April 13, 2009 4:15am

One thing you would not expect up here on the ice is a traffic jam. Yet,
that is effectively what happened to us at the end of our day.
we lost a mile south overnight to the drift, not to mention the
easterly drift which has increased to two latitude points a day, for
the last two days! With that, and yesterday’s disappointing distance,
today’s focus was on performance: I was determined to do 14 nautical
miles. Less than that, and I thought our prospects to make the pole by
the 26th were poor, a sentiment I knew was shared among our logistics
team. Setting off, I was gripped by the irony of bringing a time
pressure into such a seemingly timeless environment. Such a human thing
to do. In our communion with Nature up here, this felt so out of
context. And sad. Even out here, we cannot help but bring our social
baggage. Brought to focus on speed and efficiency, I could not help but
feel upset at myself: here as well, in the end, I would be competing.
This meant no indulgences in travel, and no shoot time until I felt we
could afford it. On a day like today this proved more painful than I
thought, as we saw big weather shifts, and with it some visuals which
were new to us. Battered again by winds from the south west lashing out
and turning us into whip boys, a cloud cover shortly set in,
progressively covering the sun. The landscape became tough to read, as
all the already low contrast of this white environment was gone–save
the blue and green hues off the pressure ridges. Imagine walking into a
thick white fog, but with no fog: that is more or less what it felt
like out here–but add 25 mph winds! Luckily, the clouds lifted, but
the wind persisted, increasing through the day. We mostly lucked out
with the terrain and, save a couple of tough spots, benefitted at last
from friendlier large flat pans. But towards the end of the day, we
came upon a wide wet lead: open water near our bank, and no clear idea
of how solid the ice was on the other side. We proceeded to walk to the
east as one spot in the distance seemed cluttered with slush that might
help our passage. That is when something very different came into view.

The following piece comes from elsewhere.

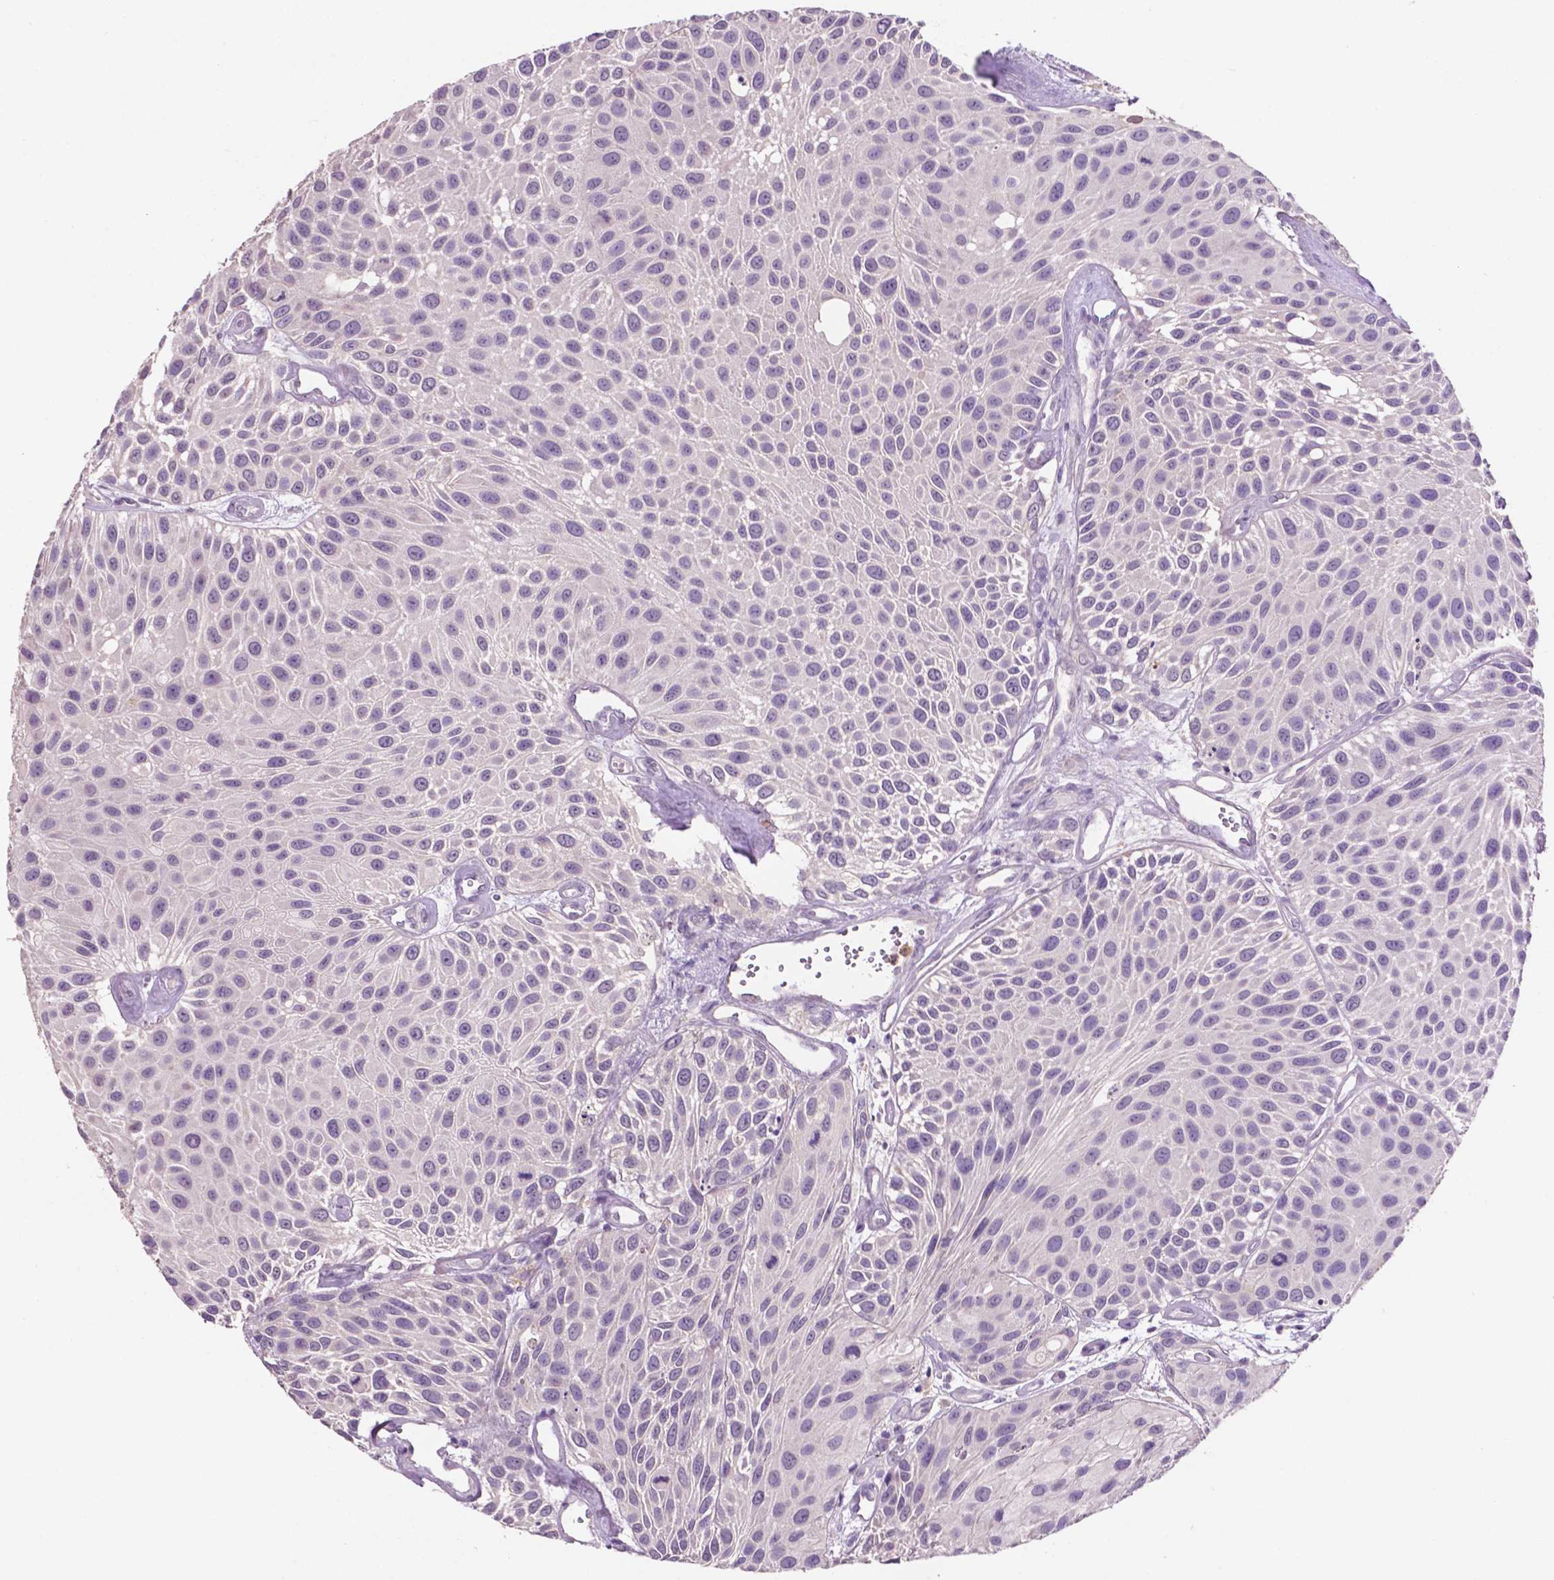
{"staining": {"intensity": "negative", "quantity": "none", "location": "none"}, "tissue": "urothelial cancer", "cell_type": "Tumor cells", "image_type": "cancer", "snomed": [{"axis": "morphology", "description": "Urothelial carcinoma, Low grade"}, {"axis": "topography", "description": "Urinary bladder"}], "caption": "Micrograph shows no protein expression in tumor cells of urothelial cancer tissue.", "gene": "PLSCR1", "patient": {"sex": "female", "age": 87}}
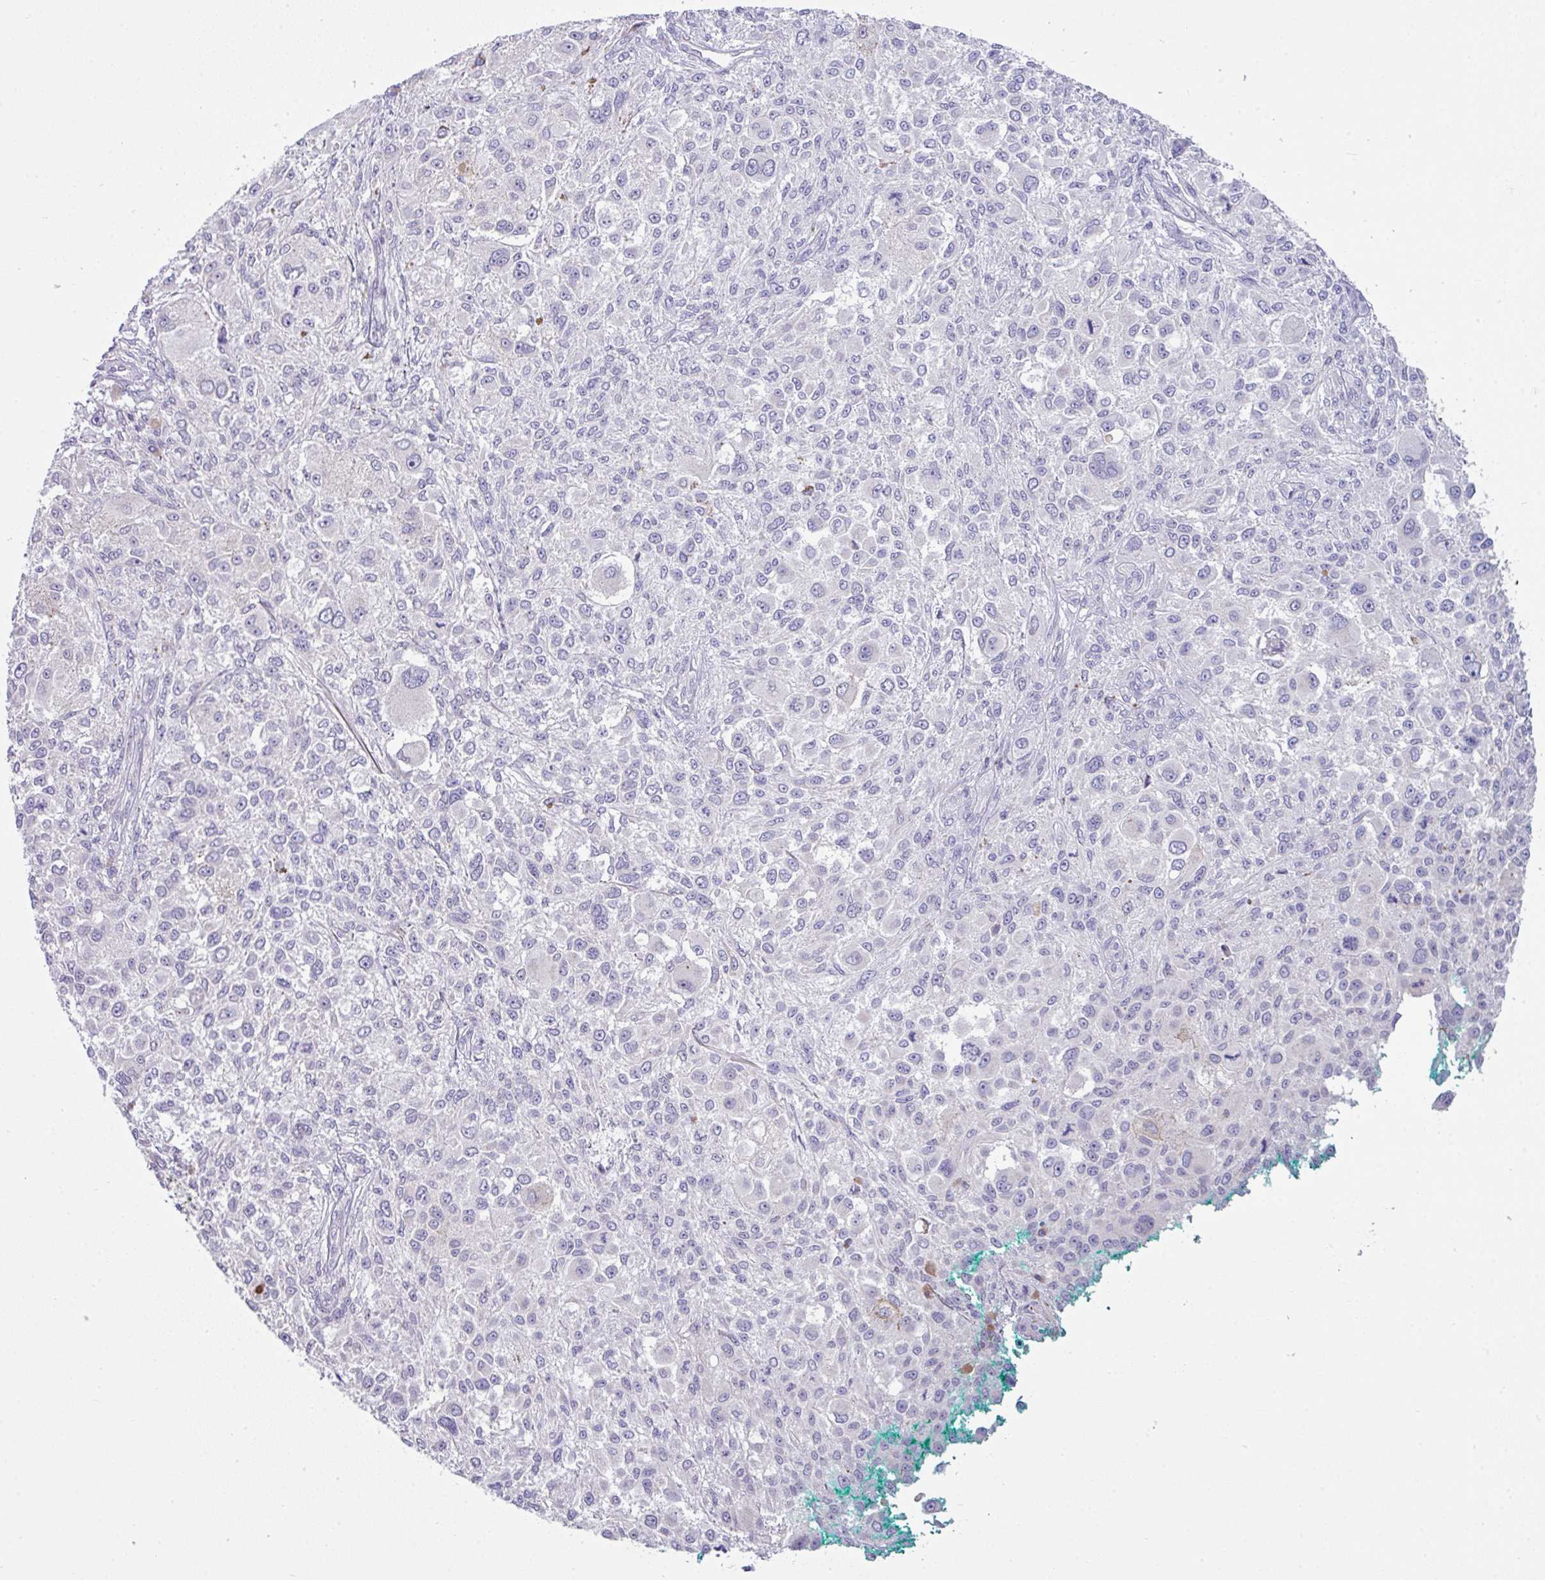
{"staining": {"intensity": "negative", "quantity": "none", "location": "none"}, "tissue": "melanoma", "cell_type": "Tumor cells", "image_type": "cancer", "snomed": [{"axis": "morphology", "description": "Necrosis, NOS"}, {"axis": "morphology", "description": "Malignant melanoma, NOS"}, {"axis": "topography", "description": "Skin"}], "caption": "IHC of human malignant melanoma demonstrates no staining in tumor cells.", "gene": "SLAMF6", "patient": {"sex": "female", "age": 87}}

Two unidentified black spots, standing where we were headed. We these
humans? As we approached, it turned out to be John Huston and Tyler
Fish, who are also going for the pole, their trip unsupported! Within
millions a square miles we run into two other dots who like ourselves,
elected to subject themselves to this exercise in self torture! To be
fair we knew they were within striking distance of us and were, too,
caught in this powerful easterly drift. We had a good moment with them,
as they put on their water suits and we thought to set up camp and wait
until morning as the crossing looked sketchy. This was the end of our
day, the beginning of theirs. Surely by morning, the lead would freeze
over. But soon they were on the other side and gave us the thumbs up!
We quickly gathered our stuff and made the testy crossing through
slush. Both Keith and I put one boot through the ice, but made it
safely. On the other side, these boys had left an angel in the snow as
a sign of good luck. They are on the same tight schedule as we are. We
eventually caught up with them and shared tracks for about an hour,
when we called it a day after a solid 14 hours. We are tired but
satisfied with 14 nautical miles of true north travel. Factoring the
drift and the weaving, we probably did three miles more than that. We
will lose some overnight but currently our position is N87°42.449 and
W72°20.880. Temperature were in the order of minus 22F degrees not
factoring windshield. Good night and thank you for being with us.